This is a quick addendum to the recent posts on my home lab, showing what can happen when you don't think all the way through a migration project!

As part of building out the new lab, I needed to move all of my internal management VMs over. They had been residing on an HP DL360 G5 with an external storage shelf attached, so part of this process included a storage vMotion over to my trusty ReadyNAS NV+ which I've had for years. I didn't expect a lot of performance out of it, but it did well enough that I ended up moving ALL of my lab VMs over to it. I can definitely put it in the dirt if I'm not careful, but overall it does well, and it meant I didn't have to spring for new storage!

So the SvMotion went fine, and everything is working perfectly. Both AD controllers, vCenter, vCOps, vMA, everything goes smoothly. I even anticipate one issue, making sure that I have the DNS name of the NAS array in the hosts file on the host, since DNS may not be available when it first boots up. Once everything is over, I pull all of the old gear out, shut the new hosts down, rack and cable everything and then boot the management host back up. It comes up, and there's no connection to the NAS. I make sure I can ping the array by name from the host, and there's no problem there. I start debugging the vmwarning logs, and I see that it's getting a "permission denied" error when it tries to connect. It also looks like it's trying to query LDAP? Strange. Let's go look at the array.

facepalmThe array looks fine, nothing has changed and I didn't even reboot it, so I'm puzzled. I see that the NFS share that the array is using has been added to the AD domain as well as allowing the ESXi hosts root NFS access, so nothing strange there. Very perplexing. Some digging on Google finally reveals the issue, and it's a doozy…

The basic problem is that the ReadyNAS NV+ can be added to an AD domain, but it doesn't CACHE any of the credentials! This means that when the domain is unavailable, so are the files for every share that uses CIFS sharing, including all of the VMs located on it. Including the AD controller… #facepalm

Now I have two issues: one, how do I fix the permissions enough to get the files OFF the NAS, and two, once I do, how do I get the AD controller working? It took a little hacking, a download off the ReadyNAS community site and a reboot, but I was able to access the NAS via SSH. Then I was able to manually change all of the permissions on the files that corresponded to my AD controller. Then I enabled FTP and pulled all of the files to my desktop. Once there, I was able to boot my AD controller using a copy of VMware Workstation. After it booted, the host was able to mount the NFS share again, and I was able to bring the rest of the environment up. Once the secondary AD controller was up, I stopped the one on my desktop and booted it back where it belonged…

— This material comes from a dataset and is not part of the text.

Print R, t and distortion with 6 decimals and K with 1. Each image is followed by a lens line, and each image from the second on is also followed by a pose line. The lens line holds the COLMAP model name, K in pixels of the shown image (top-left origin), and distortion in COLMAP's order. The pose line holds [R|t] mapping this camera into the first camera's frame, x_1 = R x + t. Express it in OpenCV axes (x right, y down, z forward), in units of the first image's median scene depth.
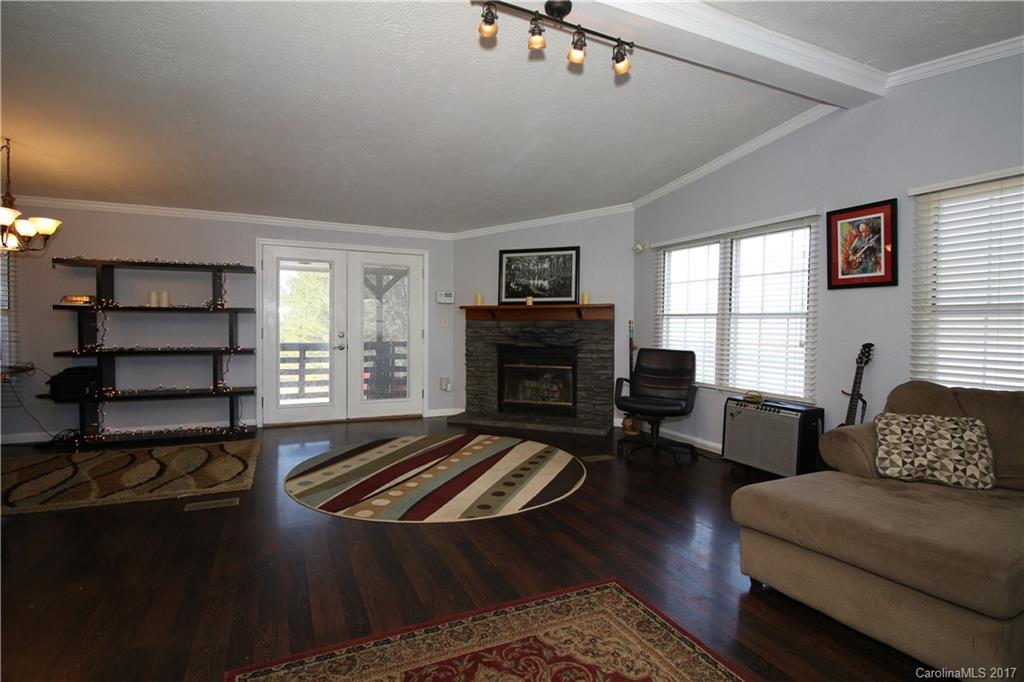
lens RADIAL K [[511.2, 0, 512.2], [0, 511.2, 337.9], [0, 0, 1]] dist [0.001061, 0.000221]
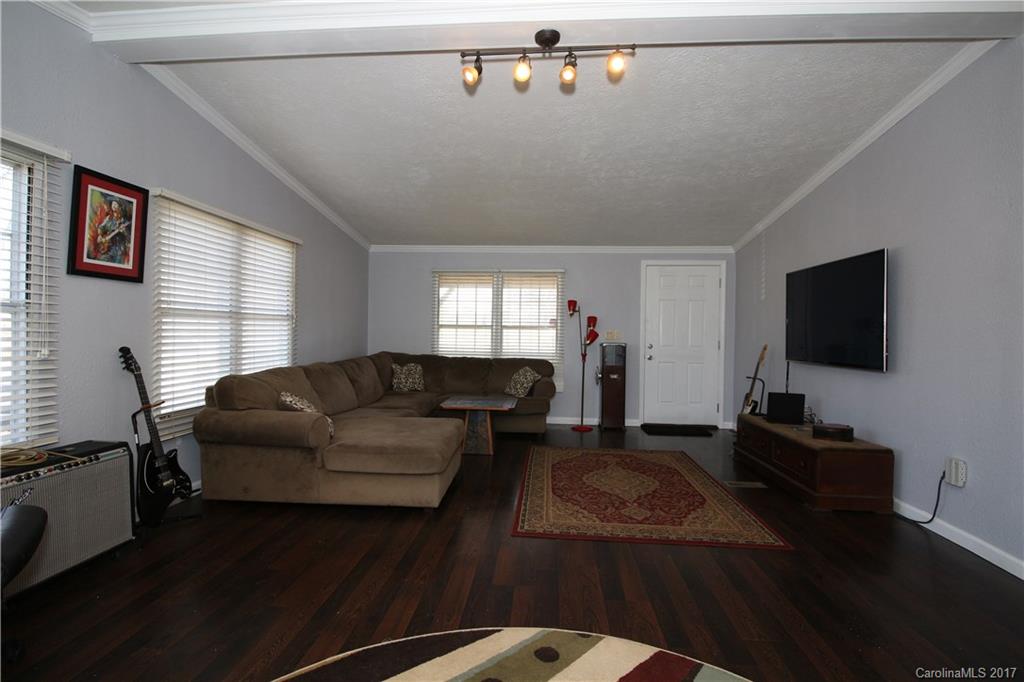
lens RADIAL K [[511.2, 0, 508.7], [0, 511.2, 335.3], [0, 0, 1]] dist [0.001061, 0.000221]
pose [[-0.870524, -0.026485, 0.491413, -0.277280], [-0.010643, 0.999330, 0.035004, -0.046208], [-0.492011, 0.025242, -0.870223, 1.445503]]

The moral of the story for me was to make sure my next array can cache AD credentials in case of an outage. And to keep a copy of my AD controller up-to-date on my desktop, just in case!

13,813 total views, 20 views today

 

2 Responses to Despite My Best Intentions…

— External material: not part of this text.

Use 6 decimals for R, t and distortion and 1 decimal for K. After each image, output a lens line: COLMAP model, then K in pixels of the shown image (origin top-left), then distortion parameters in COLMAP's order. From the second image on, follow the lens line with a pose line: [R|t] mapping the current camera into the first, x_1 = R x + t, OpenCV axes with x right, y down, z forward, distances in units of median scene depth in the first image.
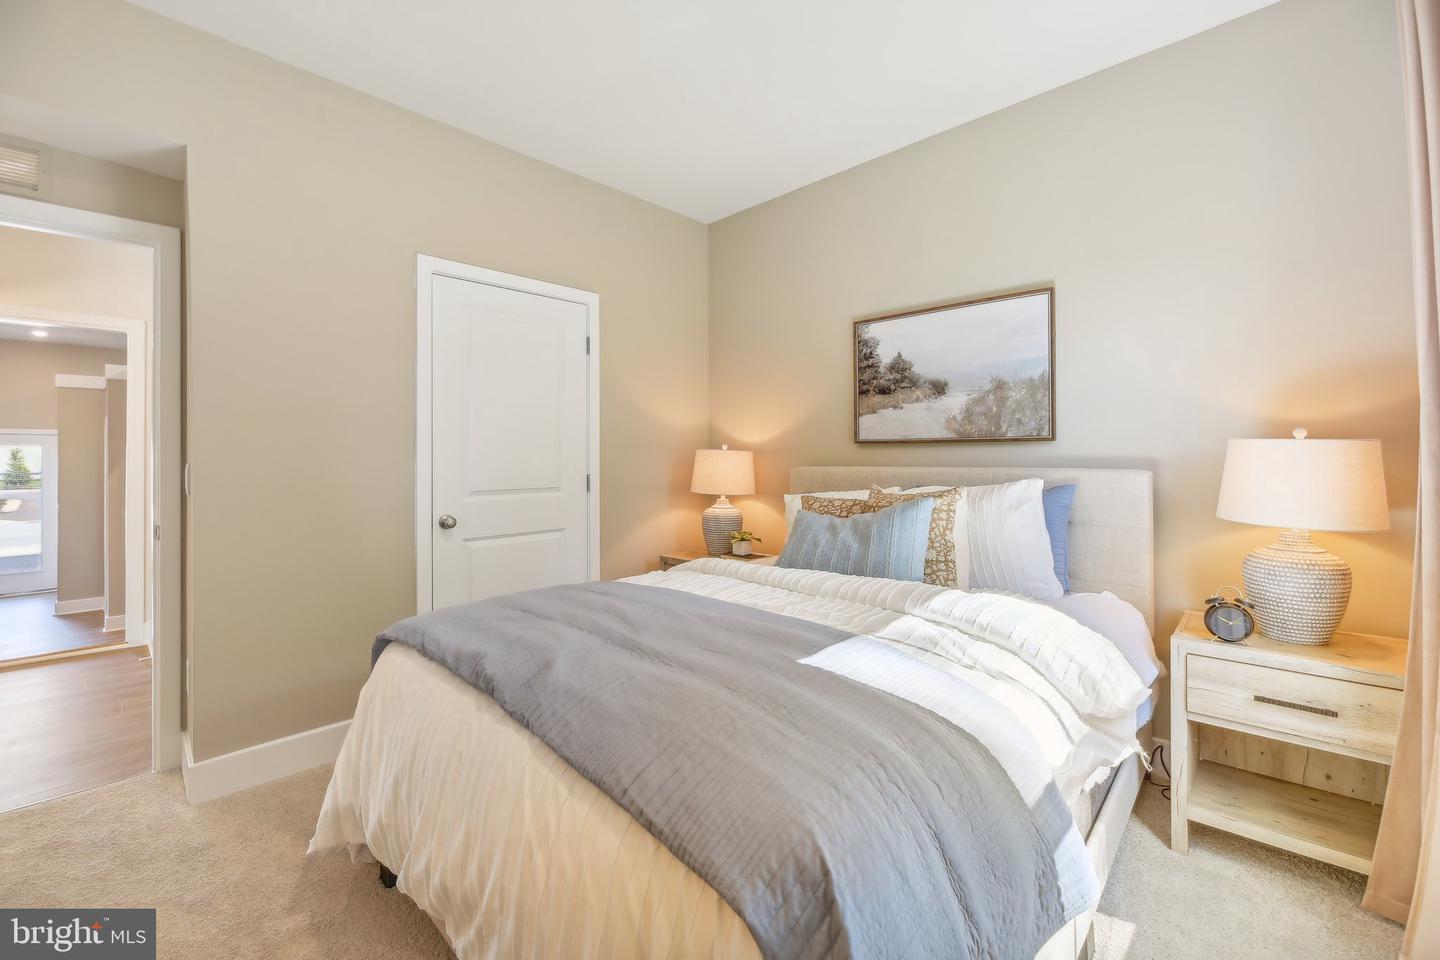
lens RADIAL K [[580.9, 0, 716.9], [0, 580.9, 483.9], [0, 0, 1]] dist [0.000841, 0.000025]
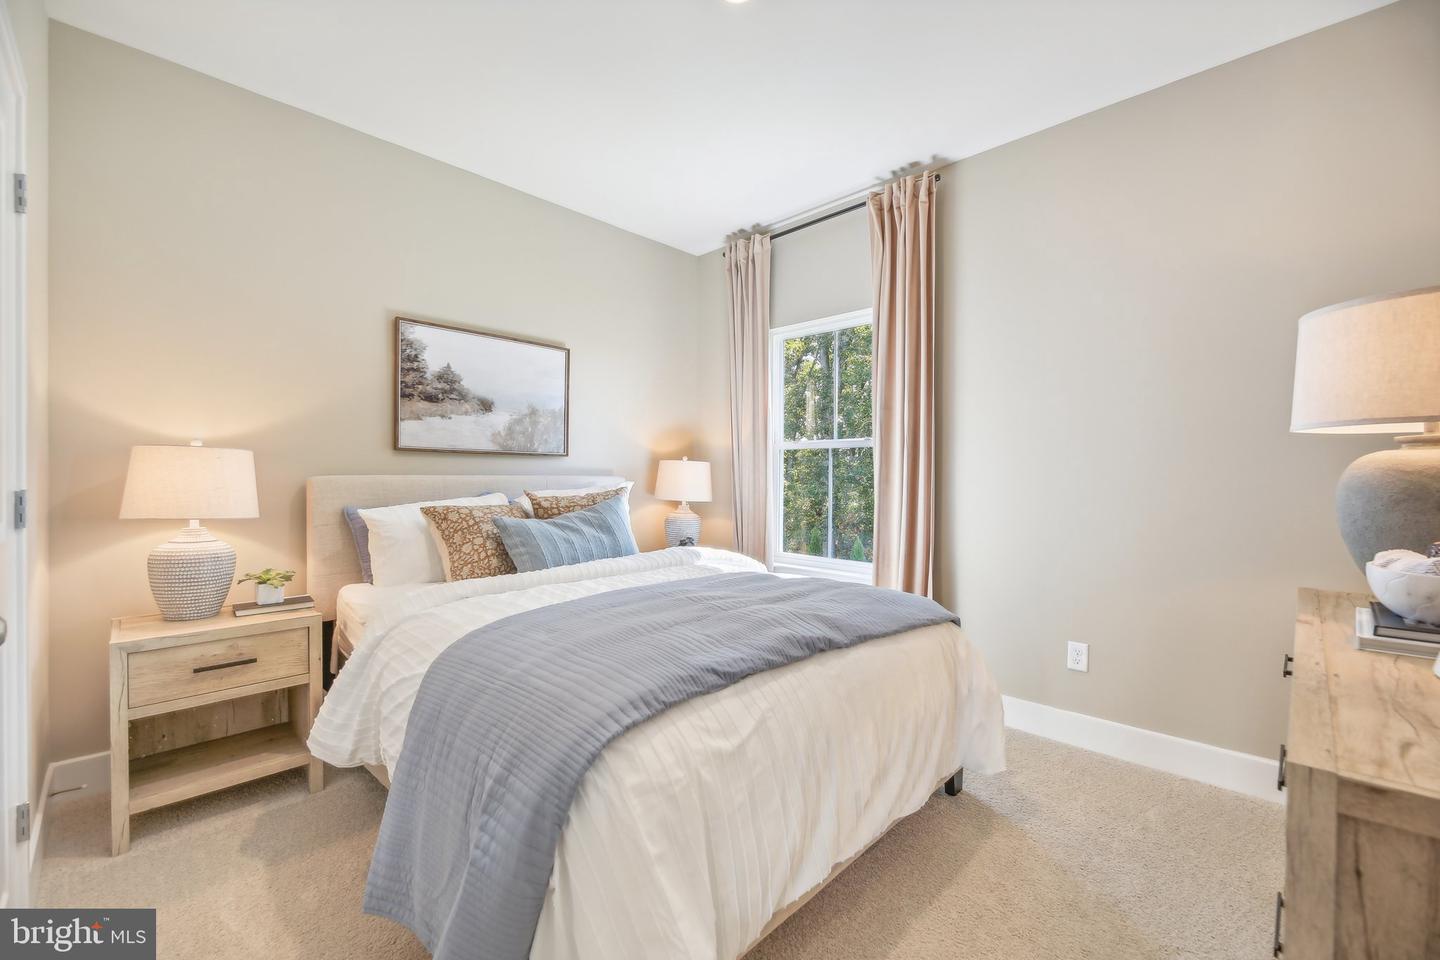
lens RADIAL K [[580.9, 0, 716.4], [0, 580.9, 478.6], [0, 0, 1]] dist [0.000841, 0.000025]
pose [[0.025875, -0.035374, 0.999039, -0.688877], [0.002864, 0.999372, 0.035311, -0.058033], [-0.999661, 0.001947, 0.025960, 0.493857]]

  1. I’ve been burned a few times by not having a physical AD system available. Far too much can go wrong and in the long run the piece of mind it buys outweighs the flexibility of it being a vm. We have always have a vm dc but keep that physical one around just in case

  2. In an enterprise environment, I’m completely with you. Even if it’s a tertiary controller that doesn’t have any FISMO roles and it’s sitting on an old desktop PC that should have been thrown out years ago, having at least one physical is a good idea. In the lab, where physical boxes are hard to come by, it’s been OK until now. The NAS definitely bit me on this one.